▶ Task directions
Give back exactly the lines of the entries below from the line with "middle dip: (194, 395)" to the line with "wrist: (320, 145)", inclusive, and only those.

[Human pose keypoint data]

# # # # #

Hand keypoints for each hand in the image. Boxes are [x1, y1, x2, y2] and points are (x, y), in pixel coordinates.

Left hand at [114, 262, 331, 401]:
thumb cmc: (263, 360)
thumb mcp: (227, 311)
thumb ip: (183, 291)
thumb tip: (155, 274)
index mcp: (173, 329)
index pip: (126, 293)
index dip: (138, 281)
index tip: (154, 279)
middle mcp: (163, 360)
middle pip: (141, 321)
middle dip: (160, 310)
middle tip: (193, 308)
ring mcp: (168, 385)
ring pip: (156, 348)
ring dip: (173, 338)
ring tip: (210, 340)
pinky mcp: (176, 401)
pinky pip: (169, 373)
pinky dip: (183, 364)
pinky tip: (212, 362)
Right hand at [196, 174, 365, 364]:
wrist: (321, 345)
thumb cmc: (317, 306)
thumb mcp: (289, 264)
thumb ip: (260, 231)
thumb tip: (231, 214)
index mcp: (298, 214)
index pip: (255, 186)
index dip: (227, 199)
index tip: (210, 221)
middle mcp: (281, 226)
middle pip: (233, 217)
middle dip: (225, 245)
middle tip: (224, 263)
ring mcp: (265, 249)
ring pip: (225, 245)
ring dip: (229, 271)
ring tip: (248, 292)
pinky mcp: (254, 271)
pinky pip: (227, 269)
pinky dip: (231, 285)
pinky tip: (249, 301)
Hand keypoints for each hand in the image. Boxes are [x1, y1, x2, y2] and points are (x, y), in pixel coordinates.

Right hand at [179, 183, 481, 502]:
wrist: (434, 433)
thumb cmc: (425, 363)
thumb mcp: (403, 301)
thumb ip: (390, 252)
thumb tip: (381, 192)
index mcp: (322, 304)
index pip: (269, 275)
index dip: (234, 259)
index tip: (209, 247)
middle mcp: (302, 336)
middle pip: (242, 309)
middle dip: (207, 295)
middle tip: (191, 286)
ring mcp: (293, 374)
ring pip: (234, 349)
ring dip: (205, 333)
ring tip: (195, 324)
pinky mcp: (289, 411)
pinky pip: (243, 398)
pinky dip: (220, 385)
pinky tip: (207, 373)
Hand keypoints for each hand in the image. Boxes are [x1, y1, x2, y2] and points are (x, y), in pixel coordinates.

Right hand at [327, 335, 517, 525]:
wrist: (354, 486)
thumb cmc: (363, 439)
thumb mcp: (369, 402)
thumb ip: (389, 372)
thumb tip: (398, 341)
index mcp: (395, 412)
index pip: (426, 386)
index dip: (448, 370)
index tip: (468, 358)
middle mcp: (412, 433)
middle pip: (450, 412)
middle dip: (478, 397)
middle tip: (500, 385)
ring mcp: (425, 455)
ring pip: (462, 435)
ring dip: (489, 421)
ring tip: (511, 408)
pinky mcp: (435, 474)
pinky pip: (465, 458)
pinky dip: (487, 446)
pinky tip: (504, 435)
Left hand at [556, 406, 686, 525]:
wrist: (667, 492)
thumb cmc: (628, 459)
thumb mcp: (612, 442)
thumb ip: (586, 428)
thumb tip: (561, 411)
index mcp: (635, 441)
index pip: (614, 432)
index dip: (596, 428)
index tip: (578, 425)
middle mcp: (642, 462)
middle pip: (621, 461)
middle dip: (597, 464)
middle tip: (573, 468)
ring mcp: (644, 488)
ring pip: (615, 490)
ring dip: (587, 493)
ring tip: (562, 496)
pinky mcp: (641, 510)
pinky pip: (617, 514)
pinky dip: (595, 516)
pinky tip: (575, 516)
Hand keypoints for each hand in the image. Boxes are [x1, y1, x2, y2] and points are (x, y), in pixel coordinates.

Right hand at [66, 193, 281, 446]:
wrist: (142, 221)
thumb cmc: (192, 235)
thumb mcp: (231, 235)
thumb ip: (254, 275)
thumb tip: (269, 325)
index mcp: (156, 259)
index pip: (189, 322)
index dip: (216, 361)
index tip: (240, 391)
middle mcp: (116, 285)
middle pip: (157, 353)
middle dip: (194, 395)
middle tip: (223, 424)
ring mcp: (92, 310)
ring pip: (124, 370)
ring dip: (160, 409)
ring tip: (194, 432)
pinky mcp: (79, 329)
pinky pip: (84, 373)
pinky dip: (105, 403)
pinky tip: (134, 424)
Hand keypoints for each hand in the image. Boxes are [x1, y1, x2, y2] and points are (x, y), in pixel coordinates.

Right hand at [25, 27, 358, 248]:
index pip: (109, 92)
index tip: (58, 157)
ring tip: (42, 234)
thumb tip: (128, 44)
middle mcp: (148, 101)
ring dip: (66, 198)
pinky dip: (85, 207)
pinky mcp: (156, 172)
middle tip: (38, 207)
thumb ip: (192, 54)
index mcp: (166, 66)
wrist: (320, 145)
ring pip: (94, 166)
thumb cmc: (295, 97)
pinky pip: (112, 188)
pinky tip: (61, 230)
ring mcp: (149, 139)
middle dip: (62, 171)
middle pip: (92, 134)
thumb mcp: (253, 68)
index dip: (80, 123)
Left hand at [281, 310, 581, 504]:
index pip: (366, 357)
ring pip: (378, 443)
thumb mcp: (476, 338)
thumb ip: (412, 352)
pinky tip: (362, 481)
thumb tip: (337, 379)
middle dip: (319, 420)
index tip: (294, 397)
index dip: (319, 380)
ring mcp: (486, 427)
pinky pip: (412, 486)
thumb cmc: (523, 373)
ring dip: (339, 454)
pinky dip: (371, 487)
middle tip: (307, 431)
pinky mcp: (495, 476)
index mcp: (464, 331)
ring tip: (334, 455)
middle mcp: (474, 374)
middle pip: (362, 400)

# # # # #

▶ Result of the task
middle dip: (194, 395)
middle tip: (223, 424)
ring mcp: (92, 310)
ring pip: (124, 370)
ring dip: (160, 409)
ring tip: (194, 432)
pinky mcp: (79, 329)
pinky pip: (84, 373)
pinky dip: (105, 403)
pinky tip: (134, 424)
Hand keypoints for each hand in the image. Boxes are [x1, y1, x2, y2] and points are (x, y), in pixel coordinates.

Right hand at [25, 27, 358, 248]:
index pip: (109, 92)
index tip: (58, 157)
ring tip: (42, 234)
thumb tip: (128, 44)
middle mcp: (148, 101)
ring dip: (66, 198)
pinky dip: (85, 207)
pinky mcp: (156, 172)
middle tip: (38, 207)
thumb ip: (192, 54)
index mcp: (166, 66)
wrist: (320, 145)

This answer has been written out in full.